In the early 1800’s with the advent of line shafts that were utilized to transmit power from water power wheels and later steam engines, advancements were made in the design and manufacturing of the machinery that would later be found in many of the foot powered machines.
Insert picture of line shaft here.
It was not until just before the Civil War that early patents for foot powered machinery began to appear and most were for “improvements” in that the basic lathe and saw had been around for a long time and themselves could not be patented.
The “Modern Era” of commercially available foot powered machinery really began after the Civil War and likely both benefited from and was impacted by the war effort. Most of the focus during the war would have likely been on war materials and the manufacturing processes needed to speed production and increase efficiency. After the war was over, people could look to putting what was learned to work.
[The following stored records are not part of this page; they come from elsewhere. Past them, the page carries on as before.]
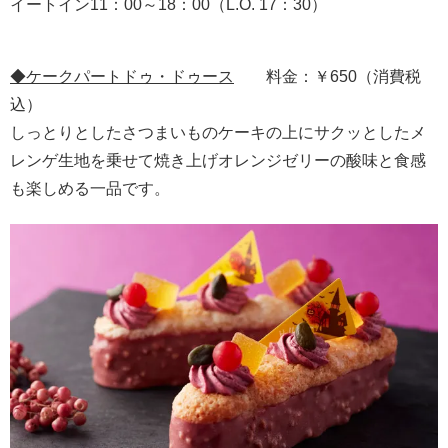
イートイン11：00～18：00（L.O. 17：30）
◆
ケークパートドゥ・ドゥース
料金：￥650（消費税
込）
しっとりとしたさつまいものケーキの上にサクッとしたメ
レンゲ生地を乗せて焼き上げオレンジゼリーの酸味と食感
も楽しめる一品です。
Some of these early designs claimed to be able to “multiply energy” through the use of all kinds of gears, pulleys and linkages in their machines to differentiate themselves from the competition. While some manufacturers very likely knew these claims were not true, you do get a sense of power when a flywheel or a treadle is used in the power process. In reality, all these complicated methods actually took more energy away through friction and start & stop motion.
Early patents were filed by Mathaus Kaefer, Edward Beck, Joseph Talpey, George Parr and Edward & Nenry Hassenflug. While these patents exist, so far no know examples of these early machines have been found.
Edward Beck’s patent used an “oscillating platform” where the operator rocked back and forth on a “see saw” platform that provided the power. How would you like to try coordinating rocking and pushing the wood all at the same time?
Baldwin (S.K. & N.H.) of Laconia, NH began offering “portable lathes” by about 1868 and issued a catalog showing a wide selection of metal and wood turning lathes, a scroll saw, circular saw and hand planer. They even offered a scroll sawing attachment for the lathes that would make it the first multi tools or “Shopsmith” style machine.
W.F. & John Barnes began experimenting with a scroll saw about that same time in Rockford IL and began offering their “Large Saw” (precursor of the #7 scroll saw) by 1870.
By the mid 1870’s there were a number of firms offering commercial as well as amateur/hobby grade machines. Among the more successful of these were Beach, Brown, Cady, Marston, Trump, Miller Falls and Shipman. Likely some of the drive in this period was because of the 1876 Exposition which was a great place to demonstrate and market their products. Please see the section on “Manufacturers” for more information on individual companies and the machines they made.
These commercially made machines were characterized by ornate and flowing designs influenced by the Victorian age. In addition, they were typically decorated with colorful pin striping and were almost works of art.
While records are sketchy at best related to manufacturers and how many pieces of machinery were made, we think we can safely say that well over 100 companies likely made this machinery and in total, there were easily well over 100,000 pieces manufactured.